Traduction des brevets d'invention

Question écrite n° 26180 de M. Robert Tropeano
publiée dans le JO Sénat
du 08/02/2007
M. Robert Tropeano attire l'attention de M. le ministre délégué à l'industrie sur la ratification du protocole de Londres. En effet, ce traité vise à supprimer la traduction des brevets d’invention qui seraient alors rédigés exclusivement en langue anglaise. Si l’application de ce texte est souhaitée par les multinationales pour réaliser une économie substantielle, il inquiète fortement les PME-PMI qui ne disposent pas d’un service interne de traduction, ainsi que les traducteurs qui craignent pour leur emploi.

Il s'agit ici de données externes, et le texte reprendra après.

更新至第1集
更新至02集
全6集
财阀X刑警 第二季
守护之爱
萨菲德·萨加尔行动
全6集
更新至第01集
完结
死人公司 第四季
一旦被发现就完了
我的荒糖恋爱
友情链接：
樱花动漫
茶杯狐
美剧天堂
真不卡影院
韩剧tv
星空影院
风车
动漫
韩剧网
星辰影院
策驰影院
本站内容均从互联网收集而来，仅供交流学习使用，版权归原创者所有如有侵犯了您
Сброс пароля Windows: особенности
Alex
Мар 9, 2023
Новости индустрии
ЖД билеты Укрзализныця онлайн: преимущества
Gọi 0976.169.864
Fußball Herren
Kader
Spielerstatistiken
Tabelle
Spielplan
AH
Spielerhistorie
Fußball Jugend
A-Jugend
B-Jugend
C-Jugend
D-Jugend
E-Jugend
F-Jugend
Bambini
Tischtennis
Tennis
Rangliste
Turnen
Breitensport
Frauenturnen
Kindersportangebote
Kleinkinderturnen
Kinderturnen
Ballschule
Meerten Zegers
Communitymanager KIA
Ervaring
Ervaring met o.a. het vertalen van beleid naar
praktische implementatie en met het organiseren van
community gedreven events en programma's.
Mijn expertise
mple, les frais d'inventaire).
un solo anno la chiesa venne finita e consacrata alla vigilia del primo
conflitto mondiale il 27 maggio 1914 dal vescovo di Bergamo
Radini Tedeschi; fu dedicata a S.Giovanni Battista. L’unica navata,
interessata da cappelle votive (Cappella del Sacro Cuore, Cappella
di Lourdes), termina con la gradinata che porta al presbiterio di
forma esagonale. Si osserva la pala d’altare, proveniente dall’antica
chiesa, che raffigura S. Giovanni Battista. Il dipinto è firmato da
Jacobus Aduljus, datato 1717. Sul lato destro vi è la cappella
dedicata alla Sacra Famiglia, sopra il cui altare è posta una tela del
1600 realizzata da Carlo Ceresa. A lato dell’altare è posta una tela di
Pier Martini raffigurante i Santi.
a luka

Aussi, il lui demande comment le Gouvernement entend promouvoir la diversité culturelle et linguistique de l’Europe.

Réponse du Ministère délégué à l'industrie
publiée dans le JO Sénat
du 29/03/2007
Aujourd'hui, les entreprises françaises, indépendamment de leur taille ou de leur secteur d'activité, souffrent d'un handicap en matière de protection de leurs innovations par rapport à leurs concurrentes japonaises ou américaines en raison du coût élevé des brevets européens, résultant de la procédure de traduction en vigueur. Dans une économie mondialisée de la connaissance, il est primordial que les entreprises puissent protéger leurs innovations, source de création de valeurs et de développement durable. L'accord de Londres doit permettre de réduire notablement le coût du brevet européen, en limitant le nombre de traductions nécessaires, et par conséquent inciter les acteurs économiques, et notamment les petites et moyennes entreprises, à protéger davantage leurs innovations. Toutefois, le Gouvernement est très soucieux de conserver et de développer la place de la langue française, tout en insistant sur la diversité culturelle et linguistique. L'accord de Londres écarte l'utilisation exclusive de l'anglais et maintient la langue française comme l'une des trois langues officielles dans lesquelles les brevets doivent être disponibles. Le Gouvernement est convaincu qu'il faut mettre en place un environnement favorable à l'utilisation des droits de propriété industrielle par les acteurs économiques pour valoriser leurs innovations tout en respectant les équilibres linguistiques actuels.